[Your tasks]
a) Reproduce word for word the part of the MongoDB earnings article that opens with the words containing "The company reported" and closes with "cloud-hosted database Atlas.".
b) List every amount written with a dollar sign in the MongoDB earnings article.
c) Please carry the MongoDB earnings article on from where it stops.

Shares of the database company MongoDB Inc. made strong gains in the after-hours trading session today following a crushing second-quarter earnings beat and a raise in its full-year guidance.
The company reported earnings before certain costs such as stock compensation of 70 cents per share, surging past the Wall Street analysts’ consensus estimate of just 49 cents. Meanwhile, revenue grew 13% from a year earlier, to $478.1 million, well ahead of the Street’s target of $464.1 million.
Although MongoDB’s net loss grew from $37.6 million on year ago to $54.5 million at the end of the previous quarter, investors were delighted with its overall sales growth. The company’s stock surged more than 13% in extended trading, having risen just over 4% during the regular session.
MongoDB Chief Executive Dev Ittycheria (pictured) said the company’s “health” second-quarter results were driven by strong new workload acquisition and better-than-expected consumption trends with its cloud-hosted database Atlas.
“We remain excited about our opportunity to continue capturing share in one of the largest markets in software,” Ittycheria said. “We believe we are incredibly well-positioned to help customers incorporate generative AI into their business and modernize their legacy application estate.”
MongoDB is the creator of the document-oriented MongoDB database, which is used to power data-intensive applications. Its flagship product is the cloud-hosted MongoDB Atlas, which accounts for the bulk of its revenue, though it also sells on-premises and mobile versions. All three are popular with developers thanks to their support for multiple data formats and ease of use.
On a conference call with analysts, Ittycheria explained that the company was seeing “modestly better consumption than expected.” He added that consumption rates had slowed during the first quarter, as customers were facing more challenging economic conditions. However, he believes the progress in the second quarter suggests the company is managing to win more of those customers over, despite the continuing economic uncertainty.
“We generally have not seen the macro environment impact our ability to win new business, and that was true in quarter two as well,” Ittycheria said. “We realize that this is different from what you hear from some other software vendors.”

[Dataset excerpts]
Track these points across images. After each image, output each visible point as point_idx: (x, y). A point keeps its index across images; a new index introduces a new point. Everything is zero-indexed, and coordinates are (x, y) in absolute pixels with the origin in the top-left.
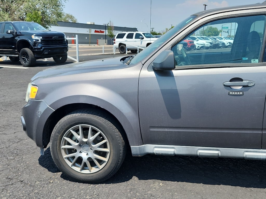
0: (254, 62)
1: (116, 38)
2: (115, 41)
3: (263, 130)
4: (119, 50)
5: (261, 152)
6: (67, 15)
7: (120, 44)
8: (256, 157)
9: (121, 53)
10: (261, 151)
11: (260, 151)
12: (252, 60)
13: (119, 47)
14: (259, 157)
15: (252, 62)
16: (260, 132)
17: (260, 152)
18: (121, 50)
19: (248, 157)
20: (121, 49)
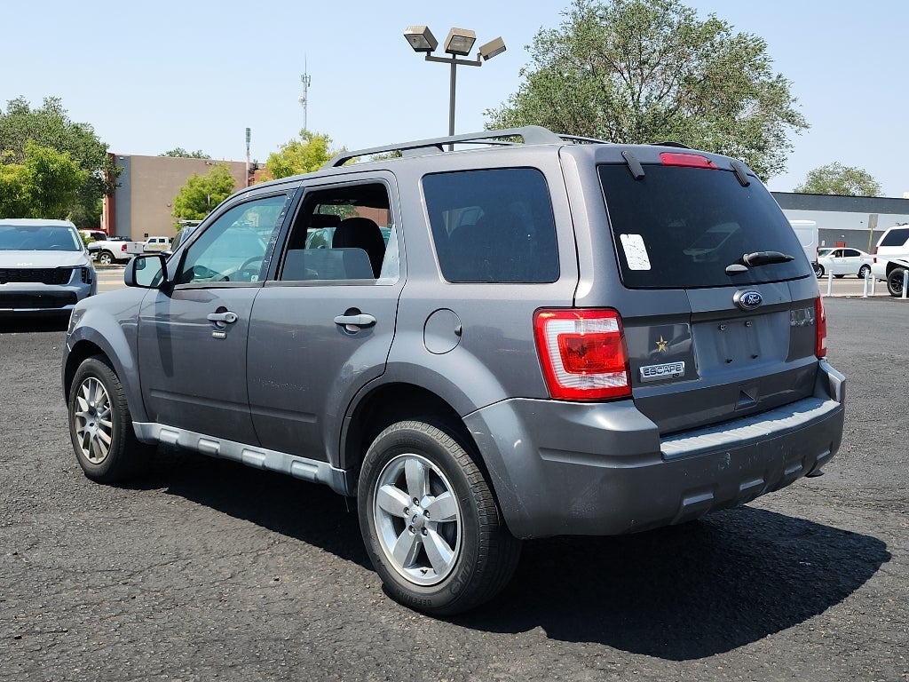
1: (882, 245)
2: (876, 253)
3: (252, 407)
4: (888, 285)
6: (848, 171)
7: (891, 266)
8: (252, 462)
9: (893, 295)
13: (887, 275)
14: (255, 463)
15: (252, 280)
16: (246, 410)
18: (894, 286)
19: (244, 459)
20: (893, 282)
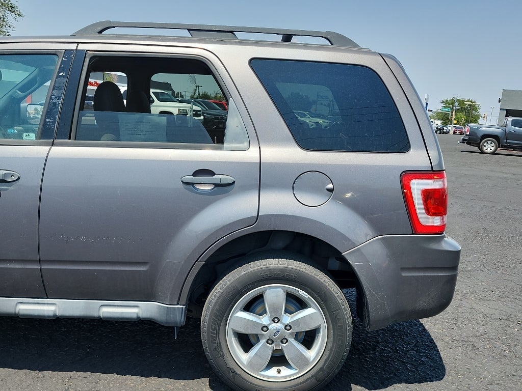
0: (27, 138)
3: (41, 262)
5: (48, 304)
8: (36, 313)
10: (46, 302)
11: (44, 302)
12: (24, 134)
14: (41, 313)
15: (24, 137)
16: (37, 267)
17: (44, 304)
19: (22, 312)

[Results of the exercise]
a)
The company reported earnings before certain costs such as stock compensation of 70 cents per share, surging past the Wall Street analysts’ consensus estimate of just 49 cents. Meanwhile, revenue grew 13% from a year earlier, to $478.1 million, well ahead of the Street’s target of $464.1 million.
Although MongoDB’s net loss grew from $37.6 million on year ago to $54.5 million at the end of the previous quarter, investors were delighted with its overall sales growth. The company’s stock surged more than 13% in extended trading, having risen just over 4% during the regular session.
MongoDB Chief Executive Dev Ittycheria (pictured) said the company’s “health” second-quarter results were driven by strong new workload acquisition and better-than-expected consumption trends with its cloud-hosted database Atlas.

b)
- $478.1 million
- $464.1 million
- $37.6 million
- $54.5 million

c)
Earlier this week, rival company Elastic N.V. held its own earnings call, where its CEO Ash Kulkarni revealed that the company’s volume of client commitments was lower than expected. Elastic’s stock cratered, falling more than 23%, and today Ittycheria indirectly provided some more insight into that, talking about how MongoDB is helping some companies to migrate from Elastic’s products to its own tools.
Looking to the next quarter, MongoDB is calling for earnings of between 65 and 68 cents per share on revenue of $493 million to $497 million. That compares very well with the Street’s targets of 60 cents in earnings and $478.8 million in sales.
MongoDB was also confident enough to raise its full-year guidance for fiscal 2025, and it did so by a fairly big margin. It said it’s now aiming for total earnings of $2.33 to $2.47 per share on $1.92 billion to $1.93 billion in sales. That’s up quite a bit from its earlier forecast of $2.15 to $2.30 in earnings and $1.88 billion to $1.9 billion in revenue. Wall Street for now is looking for MongoDB to deliver earnings of $2.26 per share on sales of $1.9 billion.
Constellation Research Inc. analyst Holger Mueller told SiliconANGLE that MongoDB had another good quarter on the revenue side, with growth fueled by its latest Titan release, but he said he still has concerns over how the company is ever going to turn that growth into a profit.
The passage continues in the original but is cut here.